34On each of the OCF-18s, the applicant indicated that her impairments are not minor and sought treatment outside of the MIG.
35Since we have determined that the applicant’s injuries are “minor” as defined by the Schedule, the OCF-18s seeking treatment outside of the MIG are not reasonable and necessary. We note that the MIG limits have not been exhausted. At the hearing, the respondent indicated that only $200 of the $3,500 MIG had been utilized. In light of our decision, the applicant may apply for treatment within the MIG limits.
An award is not payable
36Regulation 664, R.R.O. 1990 (Reg. 664) states that if the Tribunal finds that an insurer unreasonably withheld or delayed payments, the Tribunal, in addition to awarding the benefits and interest to which an insured person is entitled, may award a lump sum of up to 50 percent of the amount to which the person was entitled at the time of the award, together with interest on all amounts then owing to the insured (including unpaid interest) at the rate of 2 per cent per month, compounded monthly, from the time the benefits first became payable under the Schedule.

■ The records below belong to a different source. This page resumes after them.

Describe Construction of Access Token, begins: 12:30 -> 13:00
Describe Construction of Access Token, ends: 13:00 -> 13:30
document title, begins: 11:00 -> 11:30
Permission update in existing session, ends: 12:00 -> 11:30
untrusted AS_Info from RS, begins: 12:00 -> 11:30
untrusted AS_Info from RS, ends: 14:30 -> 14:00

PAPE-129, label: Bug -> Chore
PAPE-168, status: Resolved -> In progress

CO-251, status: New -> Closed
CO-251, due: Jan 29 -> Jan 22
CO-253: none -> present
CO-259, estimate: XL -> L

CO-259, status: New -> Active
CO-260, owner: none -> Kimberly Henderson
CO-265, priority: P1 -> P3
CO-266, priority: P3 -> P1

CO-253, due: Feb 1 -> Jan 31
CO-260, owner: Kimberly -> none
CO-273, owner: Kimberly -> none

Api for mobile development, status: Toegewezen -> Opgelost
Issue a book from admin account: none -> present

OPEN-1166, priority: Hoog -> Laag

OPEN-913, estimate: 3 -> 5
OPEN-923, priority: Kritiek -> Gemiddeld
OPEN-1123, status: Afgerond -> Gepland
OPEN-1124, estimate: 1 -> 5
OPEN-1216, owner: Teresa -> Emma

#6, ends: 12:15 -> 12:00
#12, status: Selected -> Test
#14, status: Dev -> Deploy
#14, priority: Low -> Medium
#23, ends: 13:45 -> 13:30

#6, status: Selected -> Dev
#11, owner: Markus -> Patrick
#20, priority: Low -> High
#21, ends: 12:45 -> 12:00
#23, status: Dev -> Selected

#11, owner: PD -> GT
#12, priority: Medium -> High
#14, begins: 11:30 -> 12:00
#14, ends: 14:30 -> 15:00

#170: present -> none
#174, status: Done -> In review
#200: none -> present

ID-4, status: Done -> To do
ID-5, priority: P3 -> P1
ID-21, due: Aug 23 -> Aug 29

37Since we have found that no benefits are payable, we do not find that the respondent unreasonably withheld or delayed payment. As a result, an award under s. 10 of Reg. 664. is not warranted.
Interest is not payable
38Since no benefits are payable, no interest is payable.
ORDER
39The applicant has not demonstrated that her injuries cannot be treated within the limits set by the Minor Injury Guideline.
40The applicant has not demonstrated that her accident-related injuries resulted in a complete inability to carry on a normal life as defined by her pre-accident activities. As a result, she is not entitled to a non-earner benefit.
41The proposed treatment plans are not payable since they propose treatment outside of the Minor Injury Guideline. No interest applies on overdue benefits in dispute.
42The applicant is not entitled to an award.